Reputation: 37
I am trying to write a C++ program by using MPI, in which each rank will send a matrix to rank 0. When the matrix size is relatively small, the code works perfectly. However, when the matrix size becomes big. The code starts to give strange error which will only happen when I use specific amount of CPUs.
If you feel the full code is too long, please directly go down to the minimum example below.

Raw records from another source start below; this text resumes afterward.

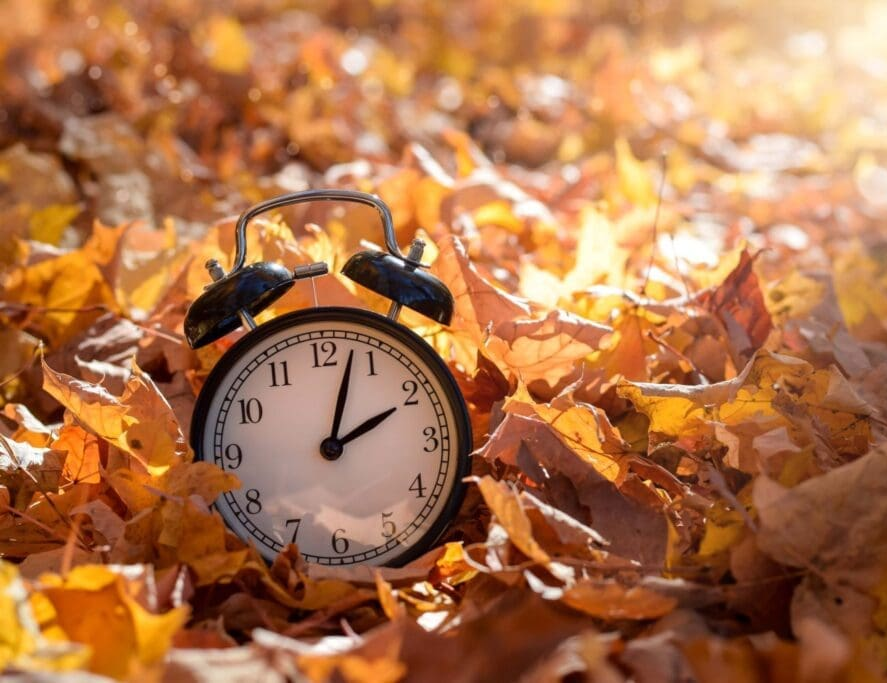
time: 2:02
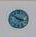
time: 10:17
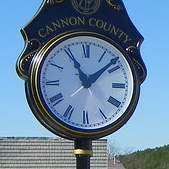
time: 11:08
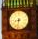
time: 8:32
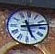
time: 5:12
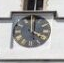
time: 4:01
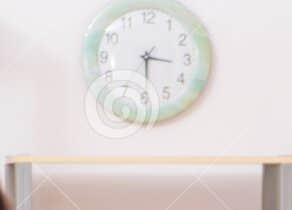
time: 3:29
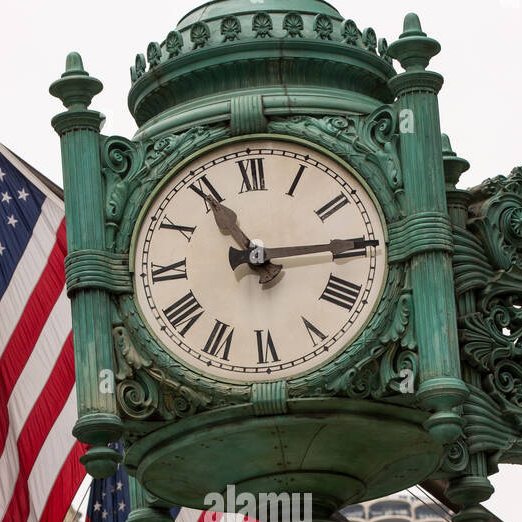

To avoid overlooking some part, I give the full source code here:
#include <iostream>
#include <mpi.h>
#include <cmath>
int world_size;
int world_rank;
MPI_Comm comm;
int m, m_small, m_small2;
int index(int row, int column)
{
return m * row + column;
}
int index3(int row, int column)
{
return m_small2 * row + column;
}
int main(int argc, char **argv) {
MPI_Init(&argc, &argv);
MPI_Status status;
MPI_Comm_size(MPI_COMM_WORLD, &world_size);
MPI_Comm_rank(MPI_COMM_WORLD, &world_rank);
m = atoi(argv[1]); //Size
int ndims = 2;
int *dims = new int[ndims];
int *period = new int[ndims];
int *coords = new int[ndims];
for (int i=0; i<ndims; i++) dims[i] = 0;
for (int i=0; i<ndims; i++) period[i] = 0;
for (int i=0; i<ndims; i++) coords[i] = 0;
MPI_Dims_create(world_size, ndims, dims);
MPI_Cart_create(MPI_COMM_WORLD, ndims, dims, period, 0, &comm);
MPI_Cart_coords(comm, world_rank, ndims, coords);
double *a, *a_2;
if (0 == world_rank) {
a = new double [m*m];
for (int i=0; i<m; i++) {
for (int j=0; j<m; j++) {
a[index(i,j)] = 0;
}
}
}
/*m_small is along the vertical direction, m_small2 is along the horizental direction*/
//The upper cells will take the reminder of total lattice point along vertical direction divided by the cell number along that direction
if (0 == coords[0]){
m_small = int(m / dims[0]) + m % dims[0];
}
else m_small = int(m / dims[0]);
//The left cells will take the reminder of total lattice point along horizental direction divided by the cell number along that direction
if (0 == coords[1]) {
m_small2 = int(m / dims[1]) + m % dims[1];
}
else m_small2 = int(m / dims[1]);
double *a_small = new double [m_small * m_small2];
/*Initialization of matrix*/
for (int i=0; i<m_small; i++) {
for (int j=0; j<m_small2; j++) {
a_small[index3(i,j)] = 2.5 ;
}
}
if (0 == world_rank) {
a_2 = new double[m_small*m_small2];
for (int i=0; i<m_small; i++) {
for (int j=0; j<m_small2; j++) {
a_2[index3(i,j)] = 0;
}
}
}
int loc[2];
int m1_rec, m2_rec;
MPI_Request send_req;
MPI_Isend(coords, 2, MPI_INT, 0, 1, MPI_COMM_WORLD, &send_req);
//This Isend may have problem!
MPI_Isend(a_small, m_small*m_small2, MPI_DOUBLE, 0, 0, MPI_COMM_WORLD, &send_req);
if (0 == world_rank) {
for (int i = 0; i < world_size; i++) {
MPI_Recv(loc, 2, MPI_INT, i, 1, MPI_COMM_WORLD, MPI_STATUSES_IGNORE);
/*Determine the size of matrix for receiving the information*/
if (0 == loc[0]) {
m1_rec = int(m / dims[0]) + m % dims[0];
} else {
m1_rec = int(m / dims[0]);
}
if (0 == loc[1]) {
m2_rec = int(m / dims[1]) + m % dims[1];
} else {
m2_rec = int(m / dims[1]);
}
//This receive may have problem!
MPI_Recv(a_2, m1_rec * m2_rec, MPI_DOUBLE, i, 0, MPI_COMM_WORLD, MPI_STATUSES_IGNORE);
}
}
delete[] a_small;
if (0 == world_rank) {
delete[] a;
delete[] a_2;
}
delete[] dims;
delete[] period;
delete[] coords;
MPI_Finalize();
return 0;
}
Basically, the code reads an input value m
, and then construct a big matrix of m x m
. MPI creates a 2D topology according to the number of CPUs, which divide the big matrix to sub-matrix. The size of the sub-matrix is m_small x m_small2
. There should be no problem in these steps.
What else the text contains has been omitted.